● **Исходный текст**:
•••••
В пятидесятых годах ХХ века Набокову было пятьдесят. На верхней и нижней челюсти у него уже стояли зубные протезы. В мае 1950 года он писал Уилсону:
В Бостон должен ехать, чтобы вырвать шесть нижних зубов. План у меня следующий: в Бостон еду в воскресенье 28-го, в понедельник, вторник и, возможно, в четверг (31-го) хриплю у дантиста… затем, беззубый, тащусь обратно в Итаку22.
Обычно, возвращаясь после отпуска, Набоков светился здоровьем, но не в этот год. Вернувшись с Запада, в сентябре 1951 года он пишет Уилсону:
Я болен. Врачи говорят, что у меня нечто вроде солнечного удара. Ситуация идиотская: два месяца изо дня в день карабкаться по горам в Роки-маунтинз, без рубашки, в одних шортах – и рухнуть под вялыми лучами нью-йоркского солнца на подстриженном газоне. Высокая температура, боль в висках, бессонница и нескончаемый, великолепный и совершенно образцовый беспорядок в мыслях и фантазиях23.
Он часто жаловался на плохой сон24, так что у них с Верой были отдельные спальни, к тому же Набоков мог среди ночи проснуться и писать или просто ходить по комнате. Он существовал в условиях постоянного сильного стресса, причем во многом стресс этот был спровоцирован им самим, мыслями о том, что нужно непременно писать, сейчас же, сию минуту. У него сложилась своя читательская аудитория, в основном благодаря журналу New Yorker. Набоков признавался Уилсону: “Безумный энтузиазм, коим преисполнены письма ко мне частных лиц, до смешного несопоставим с полным отсутствием интереса, который проявляют к моим книгам мои глупые и неумелые издатели”25. А ведь можно было опубликовать великое произведение и добиться оглушительного успеха. В 1951 году Набоков стал свидетелем головокружительного взлета другого автора журнала New Yorker, Дж. Д. Сэлинджера26, который в 1946 году опубликовал рассказ “Легкий бунт на Мэдисон-авеню”, где впервые появился персонаж по имени Холден Колфилд. Сэлинджер – один из немногих писателей-современников Набокова, о ком тот не отзывался с презрением. Рассказы Сэлинджера, выходившие во многих журналах, обнаруживают интерес писателя к теме юности и юношеских увлечений, внимание к молодым людям, очарованным девушками, которые моложе их27. Помимо прочих особенностей стиля Сэлинджера, Набокову могли импонировать банальные фабулы с неожиданной концовкой и оригинальные рассуждения. Сэлинджер, как и Набоков, сознательно использует сленг28. Оба автора берутся за скользкую тему секса и подростковой сексуальности29.
Американские произведения Набокова выходили в печати в те же годы, что и рассказы Сэлинджера. Одиннадцать глав книги “Память, говори” были опубликованы в журнале New Yorker в 1948–1950 годах, тогда же, когда и “Хорошо ловится рыбка-бананка”, “Лапа-растяпа”, “Перед самой войной с эскимосами” и “Дорогой Эсме – с любовью и всякой мерзостью” – рассказы, принесшие славу Сэлинджеру. В 1948 году журнал предложил Сэлинджеру, как Набокову в 1944 году, контракт на право преимущественного приобретения произведений30. Сэлинджер писал “Над пропастью во ржи” несколько лет, как и Набоков “Лолиту”31. Создается ощущение, будто обе книги смутно перекликаются. И там и там создан образ Америки, в которой рассказ о юных чаровницах представляется совершенно необходимым: ведь это ключ к пониманию действительности.
•••••
Данные, извлеченные из коллекции:
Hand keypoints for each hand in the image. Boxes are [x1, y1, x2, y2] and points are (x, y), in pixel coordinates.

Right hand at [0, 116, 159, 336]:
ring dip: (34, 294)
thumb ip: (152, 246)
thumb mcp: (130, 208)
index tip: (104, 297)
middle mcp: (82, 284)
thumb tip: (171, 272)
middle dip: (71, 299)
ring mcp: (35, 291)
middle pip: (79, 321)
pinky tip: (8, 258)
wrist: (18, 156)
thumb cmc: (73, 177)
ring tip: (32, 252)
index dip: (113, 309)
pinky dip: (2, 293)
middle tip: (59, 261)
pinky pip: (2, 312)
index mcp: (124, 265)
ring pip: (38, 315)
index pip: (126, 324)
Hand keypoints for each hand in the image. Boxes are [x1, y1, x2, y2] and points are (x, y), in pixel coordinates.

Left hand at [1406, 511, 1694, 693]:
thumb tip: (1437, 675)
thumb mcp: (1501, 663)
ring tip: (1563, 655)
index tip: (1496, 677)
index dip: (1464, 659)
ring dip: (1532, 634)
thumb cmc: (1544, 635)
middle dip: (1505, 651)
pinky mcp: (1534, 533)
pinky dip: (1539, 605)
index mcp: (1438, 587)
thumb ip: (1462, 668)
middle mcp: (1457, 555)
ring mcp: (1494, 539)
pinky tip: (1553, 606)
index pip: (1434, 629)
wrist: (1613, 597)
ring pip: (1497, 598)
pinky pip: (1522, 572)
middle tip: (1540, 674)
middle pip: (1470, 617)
•••••
● **Ваше задание**: Выпишите названия всех рассказов Сэлинджера, упомянутых во фрагменте о Набокове.

● **Ответ на задание**: “Легкий бунт на Мэдисон-авеню”, “Хорошо ловится рыбка-бананка”, “Лапа-растяпа”, “Перед самой войной с эскимосами”, “Дорогой Эсме – с любовью и всякой мерзостью”.